[Supplied entries — start]
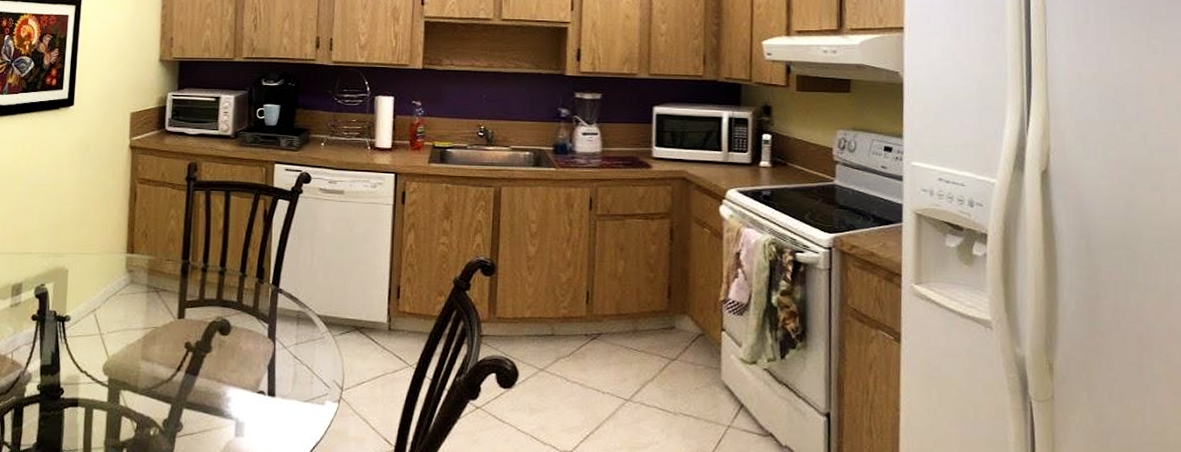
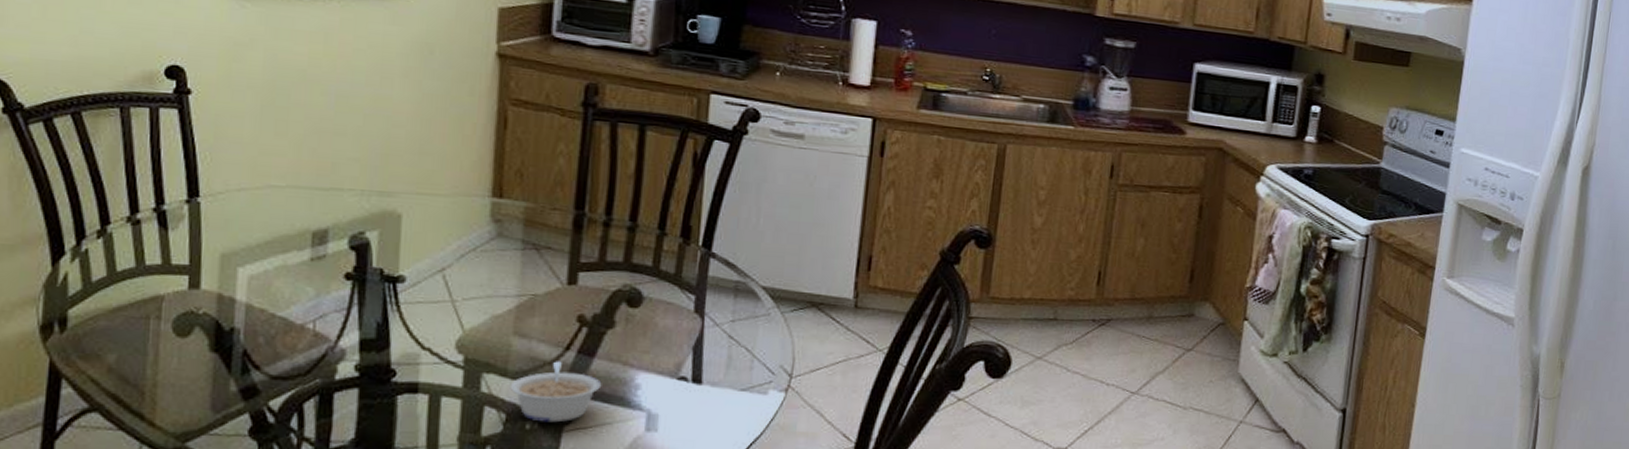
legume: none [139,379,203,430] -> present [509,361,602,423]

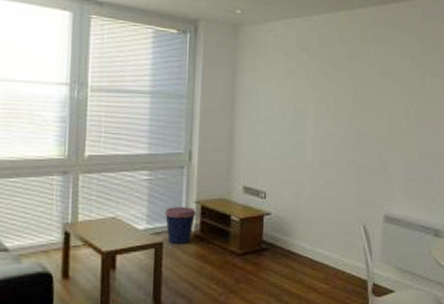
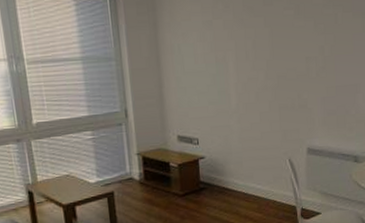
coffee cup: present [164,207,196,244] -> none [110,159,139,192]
[Supplied entries — finish]
[Supplied entries — start]
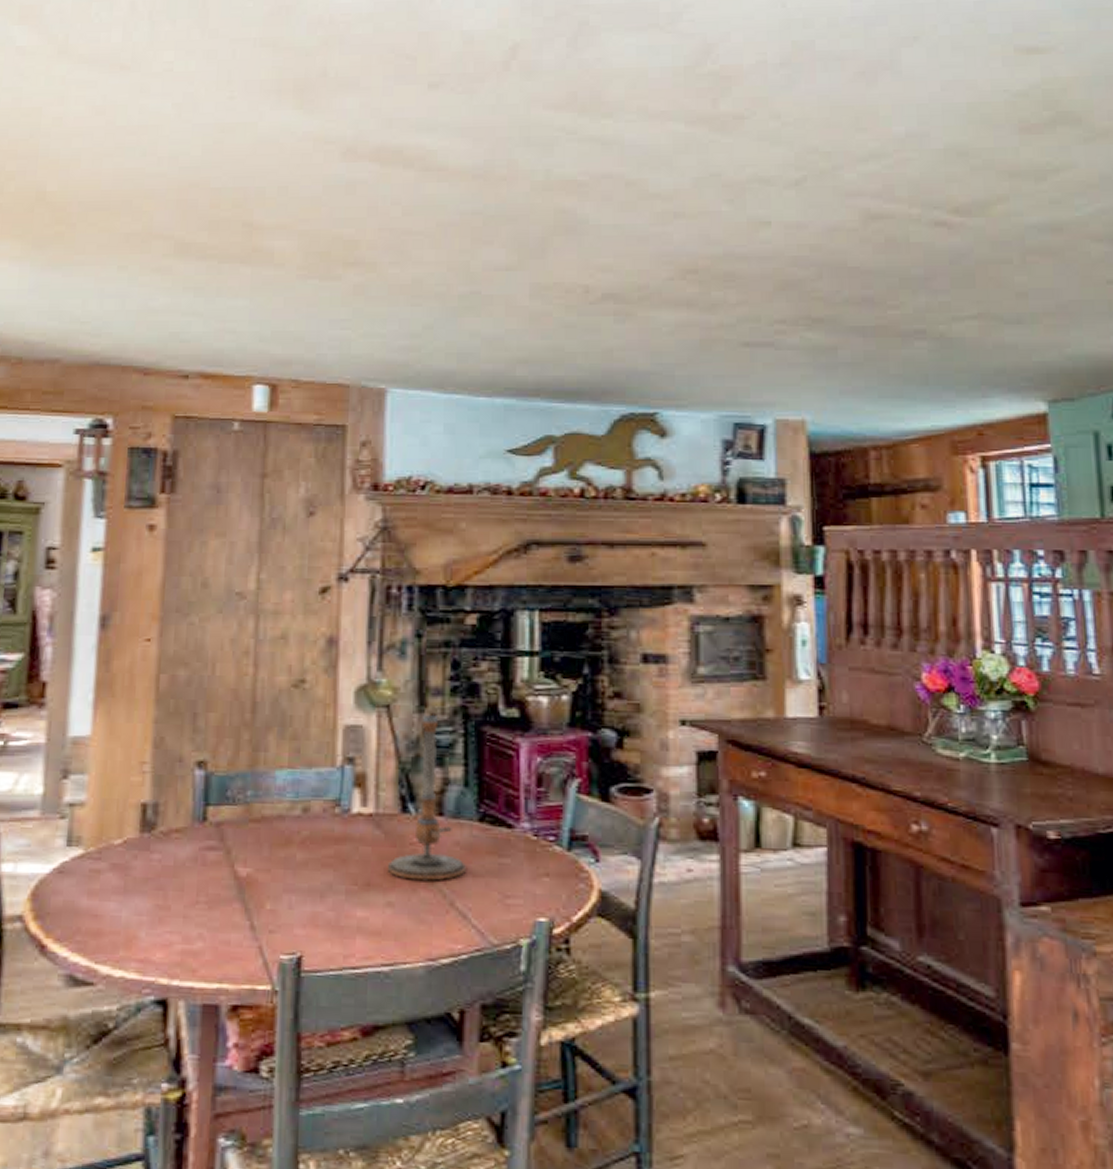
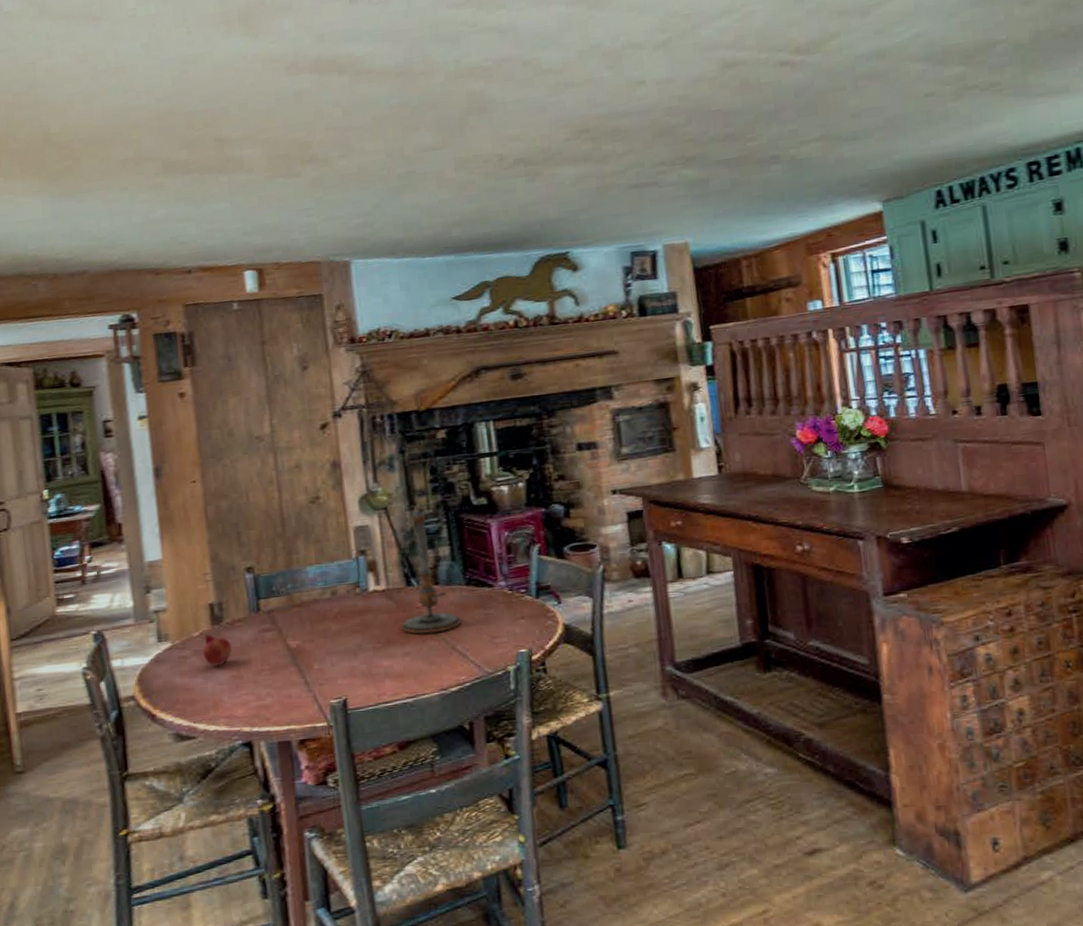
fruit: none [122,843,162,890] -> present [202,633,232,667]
[Supplied entries — finish]
[Supplied entries — start]
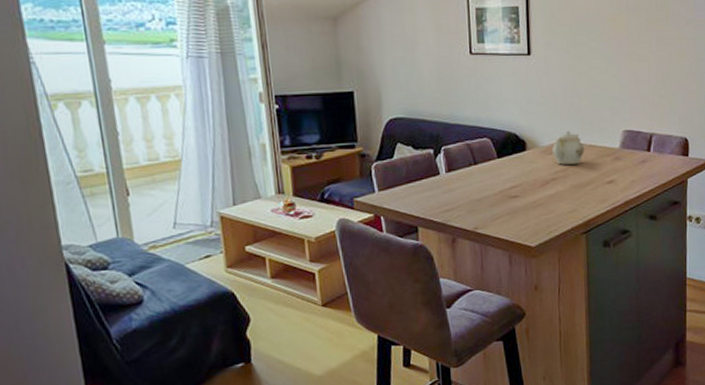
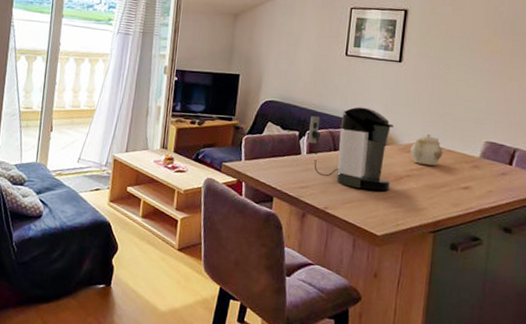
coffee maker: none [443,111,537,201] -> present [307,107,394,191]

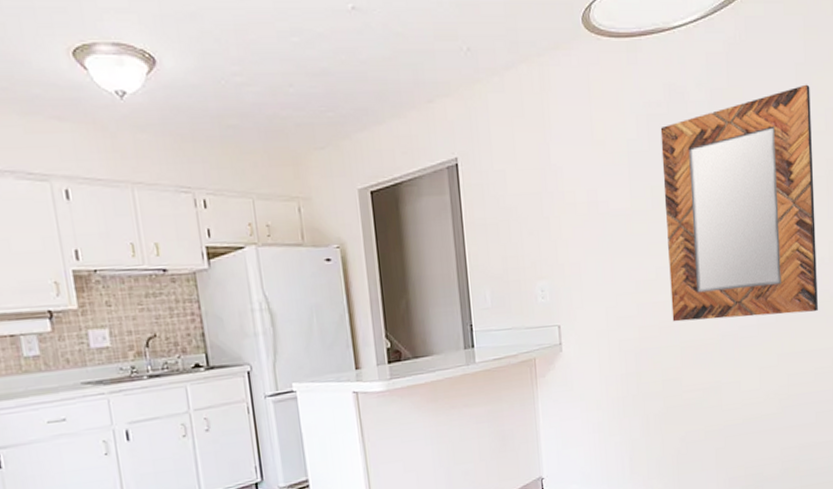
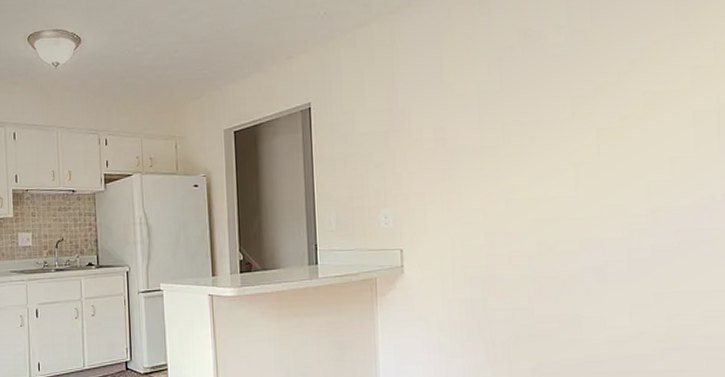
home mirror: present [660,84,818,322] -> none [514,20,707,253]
[Supplied entries — finish]
▶ _What the task asks_
Look through the listing above. Pick out each line with "coffee" and copy it.

▶ _Problem solution_
coffee cup: present [164,207,196,244] -> none [110,159,139,192]
coffee maker: none [443,111,537,201] -> present [307,107,394,191]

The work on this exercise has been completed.